# Help with some notation in QFT

I'm reading a paper on QFT and QEIs but i'm a little sketchy on some of the prerequisites. Can anyone tell me what this represents, $$C_{0}^{\infty}(M)$$

Where M is globally hyperbolic spacetime. I understand it has something to do with its topology but im not sure what.

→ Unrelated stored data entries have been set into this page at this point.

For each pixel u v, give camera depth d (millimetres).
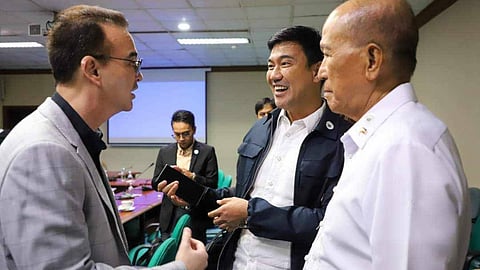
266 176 1399
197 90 8539
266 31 5793
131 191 4207
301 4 4586
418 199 646
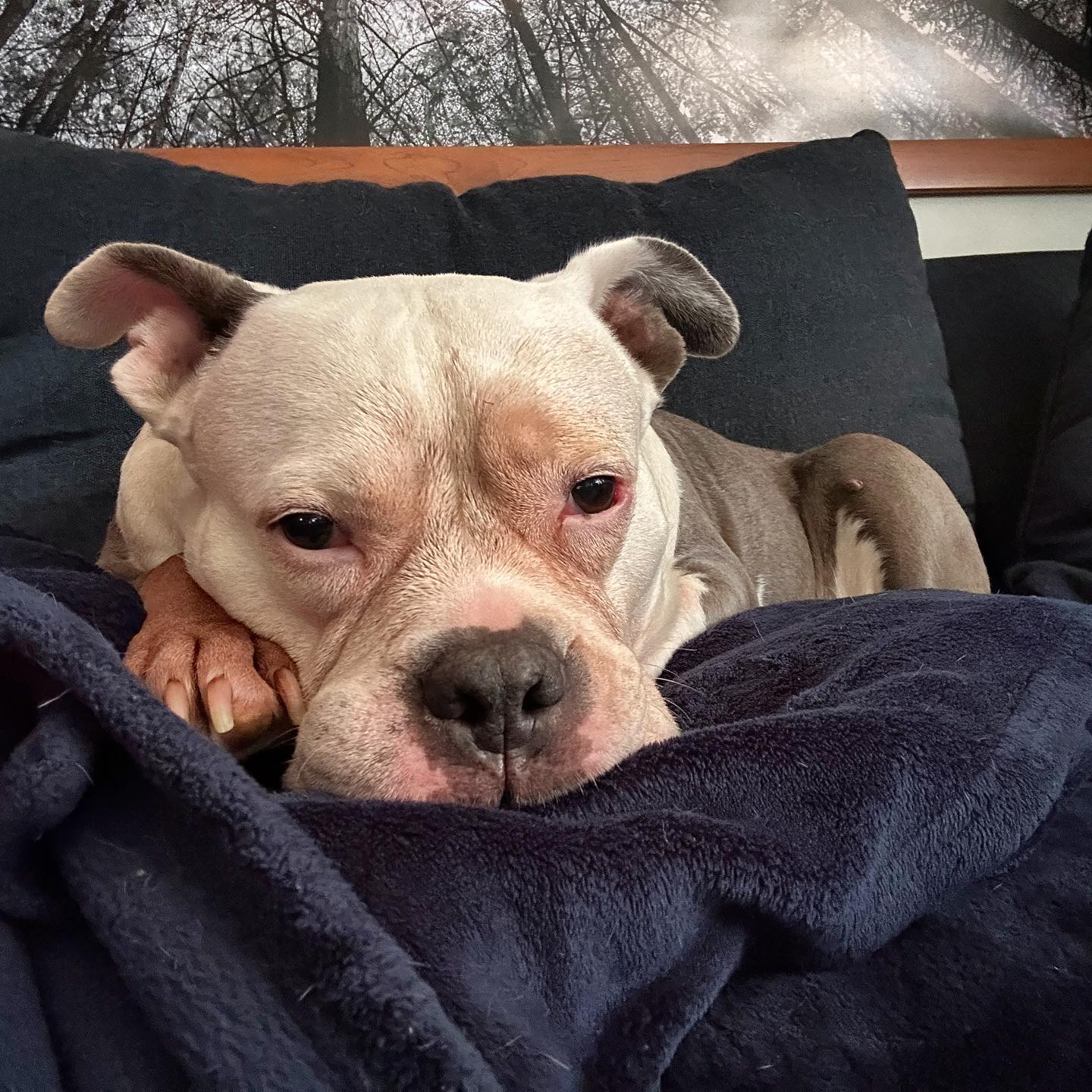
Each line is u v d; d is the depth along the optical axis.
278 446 0.34
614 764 0.30
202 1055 0.20
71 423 0.57
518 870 0.24
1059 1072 0.23
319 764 0.30
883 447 0.67
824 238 0.72
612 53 0.91
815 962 0.25
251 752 0.34
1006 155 0.98
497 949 0.23
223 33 0.82
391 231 0.66
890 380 0.71
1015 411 0.77
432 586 0.33
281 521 0.34
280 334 0.36
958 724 0.29
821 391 0.71
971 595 0.43
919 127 1.00
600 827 0.25
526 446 0.34
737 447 0.69
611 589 0.39
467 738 0.29
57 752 0.23
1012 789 0.28
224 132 0.83
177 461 0.43
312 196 0.65
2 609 0.25
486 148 0.85
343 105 0.85
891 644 0.36
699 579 0.51
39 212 0.58
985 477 0.76
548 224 0.68
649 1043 0.23
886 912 0.25
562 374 0.36
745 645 0.42
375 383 0.34
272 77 0.84
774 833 0.26
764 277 0.70
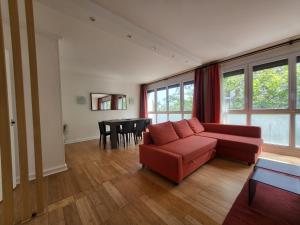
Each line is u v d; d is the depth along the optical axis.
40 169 1.55
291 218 1.36
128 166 2.71
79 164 2.83
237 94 3.82
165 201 1.66
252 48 3.29
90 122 5.39
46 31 2.32
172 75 5.59
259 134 3.03
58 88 2.49
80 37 2.54
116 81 6.18
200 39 2.81
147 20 2.18
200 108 4.46
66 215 1.48
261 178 1.49
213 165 2.65
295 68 2.90
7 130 1.37
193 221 1.36
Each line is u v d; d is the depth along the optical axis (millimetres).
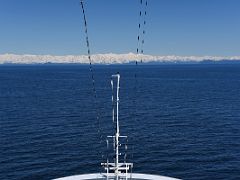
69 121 96312
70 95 164875
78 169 54750
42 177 51156
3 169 54281
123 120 98125
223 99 145375
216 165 57156
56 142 71875
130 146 69125
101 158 60656
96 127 88125
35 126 88375
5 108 119875
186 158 60812
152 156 61969
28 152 63844
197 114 107562
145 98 151500
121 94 167875
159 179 27125
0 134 78438
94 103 134625
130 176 27391
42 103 134500
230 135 78562
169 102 137000
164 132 82125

This is the space of all smooth functions on $M$ that vanish at $\infty$. Let me make this more precise.
As $M$ is a space-time manifold, there is an open cover $\mathcal{U}$ of $M$ and a $\mathcal{U}$-sequence of embeddings $\left( \phi_{U}: U \to \mathbb{R}^{4} \right)_{U \in \mathcal{U}}$ such that for all $U,V \in \mathcal{U}$, $$\phi_{U} \circ \phi_{V}^{-1}: \quad \mathbb{R}^{4} \supseteq {\phi_{V}}[U \cap V] \to {\phi_{U}}[U \cap V] \subseteq \mathbb{R}^{4}$$ is a smooth function between open subsets of $\mathbb{R}^{4}$.
Now, to say that $f \in {C_{0}}(M)$ means that
• $f: M \to \mathbb{R}$;
• $f \circ \phi_{U}^{-1}: \mathbb{R}^{4} \supseteq {\phi_{U}}[U] \to \mathbb{R}$ is a smooth function for each $U \in \mathcal{U}$; and
• for any $\epsilon > 0$, there exists a compact subset $K$ of $M$ such that $|f(x)| < \epsilon$ for all $x \in M \setminus K$.
• Note: Some authors use ${C_{0}^{\infty}}(M)$ to denote the space of compactly supported smooth functions on $M$. However, this is not very common. Instead, one usually writes ${C_{c}^{\infty}}(M)$ or ${C_{00}^{\infty}}(M)$. Nov 21, 2014 at 0:11
Generally speaking, $C^\infty_0(M)$ denotes the subset of $C^\infty(M)$ (smooth functions on $M$) consisting of compactly supported functions. [It is standard notation to use $C^\infty_0$ (as e.g. in the standard reference "Linear PDO's" by L. Hörmander), which is at least as common as $C^\infty_c$, whereas NO ONE uses $C^\infty_{00}$.]